## Text

I work as a writer, what the hell do I know about money?
BUT, the best way to hang onto what you have is to continue not buying stuff. And the best place to hide the money you’ve got is in low-cost no-load investment funds from a company that’s known for boring stability, think Vanguard or Fidelity. You can set it up online or have somebody walk you through it. Make sure you reinvest all your dividends (that means “earnings from your funds”) and automatically add to the pile through monthly transfers from your bank, however much you can comfortably afford.
Put as much as you’re allowed into retirement funds and college-education funds, always making sure the expense rates are NEVER more than half a percent — 0.5%. And put as much as you think you’ll need before retirement age (or college age for that baby you bought) in regular holdings at the same low-cost fund company. If you want to buy a house or cash out and move to Ron Paultopia in Belize or wherever, you can sell that stuff and pay the capital gains on your profit, which is the difference between what you put in and what you got when you sold it. So if you bought a thousand dollars in shares of a fund and sold it all for eleven-hundred dollars, you are taxed on the $100 difference, not the original thousand, GET IT?

## Short exercise 1
In the records, copy the lines verbatim, beginning at the line that contains "scientific name: Numenius arquata" and ending after the line that contains "common name: Limeberry".
The text and the records have no connection to each other.

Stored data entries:
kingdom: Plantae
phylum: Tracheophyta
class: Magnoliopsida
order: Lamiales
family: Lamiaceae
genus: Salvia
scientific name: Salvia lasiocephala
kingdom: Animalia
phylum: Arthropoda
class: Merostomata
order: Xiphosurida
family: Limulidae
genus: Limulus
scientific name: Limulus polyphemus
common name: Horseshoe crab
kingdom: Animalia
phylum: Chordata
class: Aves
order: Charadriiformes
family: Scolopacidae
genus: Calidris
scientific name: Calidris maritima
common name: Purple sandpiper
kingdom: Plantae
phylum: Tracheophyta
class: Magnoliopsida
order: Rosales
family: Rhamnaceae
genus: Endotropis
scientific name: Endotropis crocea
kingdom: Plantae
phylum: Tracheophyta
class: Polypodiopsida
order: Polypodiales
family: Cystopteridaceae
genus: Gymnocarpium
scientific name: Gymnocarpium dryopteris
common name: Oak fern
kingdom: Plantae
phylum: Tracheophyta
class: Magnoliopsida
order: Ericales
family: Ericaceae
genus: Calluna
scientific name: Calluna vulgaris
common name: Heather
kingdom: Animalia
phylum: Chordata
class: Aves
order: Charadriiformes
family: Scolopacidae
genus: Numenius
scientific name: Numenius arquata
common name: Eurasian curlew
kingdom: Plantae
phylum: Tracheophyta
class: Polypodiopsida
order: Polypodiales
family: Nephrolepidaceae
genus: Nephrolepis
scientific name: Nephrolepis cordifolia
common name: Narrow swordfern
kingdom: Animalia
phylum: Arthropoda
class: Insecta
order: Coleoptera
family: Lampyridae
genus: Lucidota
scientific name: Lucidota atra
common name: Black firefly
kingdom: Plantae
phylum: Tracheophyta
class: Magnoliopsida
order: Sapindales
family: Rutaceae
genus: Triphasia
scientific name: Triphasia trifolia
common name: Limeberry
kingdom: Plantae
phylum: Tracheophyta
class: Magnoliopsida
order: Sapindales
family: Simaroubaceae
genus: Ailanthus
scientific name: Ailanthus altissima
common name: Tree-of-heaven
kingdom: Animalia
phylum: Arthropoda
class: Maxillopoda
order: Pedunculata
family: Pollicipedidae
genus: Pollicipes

## Short exercise 2
Answer these questions using the text on saving money:
(a) Which two companies are named as examples of boring stability?
(b) What is the highest expense rate the text allows for retirement and college-education funds?
(c) In the example of a thousand-dollar purchase sold for eleven hundred dollars, on what amount are you taxed?

## Answer 1
scientific name: Numenius arquata
common name: Eurasian curlew
kingdom: Plantae
phylum: Tracheophyta
class: Polypodiopsida
order: Polypodiales
family: Nephrolepidaceae
genus: Nephrolepis
scientific name: Nephrolepis cordifolia
common name: Narrow swordfern
kingdom: Animalia
phylum: Arthropoda
class: Insecta
order: Coleoptera
family: Lampyridae
genus: Lucidota
scientific name: Lucidota atra
common name: Black firefly
kingdom: Plantae
phylum: Tracheophyta
class: Magnoliopsida
order: Sapindales
family: Rutaceae
genus: Triphasia
scientific name: Triphasia trifolia
common name: Limeberry

## Answer 2
(a) Vanguard and Fidelity.
(b) Half a percent (0.5%).
(c) The $100 difference.